Second, the world and the church have changed. The war in Ukraine and coming economic recession has affected us all. The Covid pandemic shutdown has changed how we gather. Many things were stopped during the past three years. Some people are slow to restart activities which they never before questioned. As difficult as it is, we need to restart exercise and medical appointments which are necessary for our physical health.
Likewise, attending in person church Divine Liturgies and services is necessary to support our personal spiritual life. No only do we receive blessings with our presence, but we strengthen and build up the faith of our friends by praying with them. Especially during the Great Fast, we reach out and help our friends and those in need.
Finally, we need to do a little bit more in our efforts to move closer to Jesus. Beyond prayer and fasting, we give to others less fortunate than ourselves and we support our churches. “Give something, however small, to the one in need. For it is not small to one who has nothing. Neither is it small to God, if we have given what we could.” St. Gregory Nazianzen.

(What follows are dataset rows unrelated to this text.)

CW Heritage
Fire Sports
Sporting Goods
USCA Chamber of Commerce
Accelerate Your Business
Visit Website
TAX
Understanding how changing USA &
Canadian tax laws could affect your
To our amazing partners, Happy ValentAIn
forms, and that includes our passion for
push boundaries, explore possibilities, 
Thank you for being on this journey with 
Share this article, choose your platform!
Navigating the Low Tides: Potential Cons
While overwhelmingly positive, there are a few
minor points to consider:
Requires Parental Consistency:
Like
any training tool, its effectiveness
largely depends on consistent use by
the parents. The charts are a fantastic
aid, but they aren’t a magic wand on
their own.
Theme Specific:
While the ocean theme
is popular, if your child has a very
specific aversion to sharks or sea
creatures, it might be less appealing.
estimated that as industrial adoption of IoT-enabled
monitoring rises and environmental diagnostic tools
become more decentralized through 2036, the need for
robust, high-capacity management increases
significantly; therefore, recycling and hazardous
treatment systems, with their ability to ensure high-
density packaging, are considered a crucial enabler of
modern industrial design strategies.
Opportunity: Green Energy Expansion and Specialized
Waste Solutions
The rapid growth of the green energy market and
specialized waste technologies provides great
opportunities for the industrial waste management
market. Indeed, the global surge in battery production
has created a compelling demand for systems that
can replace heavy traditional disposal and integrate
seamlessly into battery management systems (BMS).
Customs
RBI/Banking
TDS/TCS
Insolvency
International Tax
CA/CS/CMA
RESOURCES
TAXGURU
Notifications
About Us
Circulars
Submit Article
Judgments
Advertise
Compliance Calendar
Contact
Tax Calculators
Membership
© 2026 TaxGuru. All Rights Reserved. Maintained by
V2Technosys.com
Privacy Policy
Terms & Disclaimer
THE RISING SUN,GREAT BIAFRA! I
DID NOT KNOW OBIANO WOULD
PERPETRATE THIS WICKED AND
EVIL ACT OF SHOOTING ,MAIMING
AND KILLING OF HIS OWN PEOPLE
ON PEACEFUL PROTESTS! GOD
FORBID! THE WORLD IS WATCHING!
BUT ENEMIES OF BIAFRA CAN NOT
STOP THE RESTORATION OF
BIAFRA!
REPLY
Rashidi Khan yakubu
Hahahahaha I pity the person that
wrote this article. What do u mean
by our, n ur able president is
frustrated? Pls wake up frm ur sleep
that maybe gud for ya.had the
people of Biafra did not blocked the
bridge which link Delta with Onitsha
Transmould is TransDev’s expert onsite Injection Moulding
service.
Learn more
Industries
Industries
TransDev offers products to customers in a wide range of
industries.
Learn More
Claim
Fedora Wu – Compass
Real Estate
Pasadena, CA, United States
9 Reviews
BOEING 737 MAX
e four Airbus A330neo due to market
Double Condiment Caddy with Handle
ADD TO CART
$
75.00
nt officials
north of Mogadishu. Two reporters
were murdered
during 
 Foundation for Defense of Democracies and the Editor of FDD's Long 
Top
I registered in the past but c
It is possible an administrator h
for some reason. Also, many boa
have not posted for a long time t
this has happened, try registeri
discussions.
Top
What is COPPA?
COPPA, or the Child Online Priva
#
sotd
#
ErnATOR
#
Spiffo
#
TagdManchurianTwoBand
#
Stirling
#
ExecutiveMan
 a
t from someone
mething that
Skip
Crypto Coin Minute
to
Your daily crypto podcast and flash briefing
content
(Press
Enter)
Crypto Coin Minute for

Returning to prayer, fasting, and giving to others can lift us up from where we were last year to a new level of holiness within the forty days. If we try and open ourselves to God’s mercy, we will be renewed and lifted up. For as the late Pope Benedict XVI reminds us “We must trust in the mighty power of God’s mercy. We are all sinners, but His grace transforms us and makes us new.”
Sincerely yours in Christ,
Most Reverend William C. Skurla, D.D.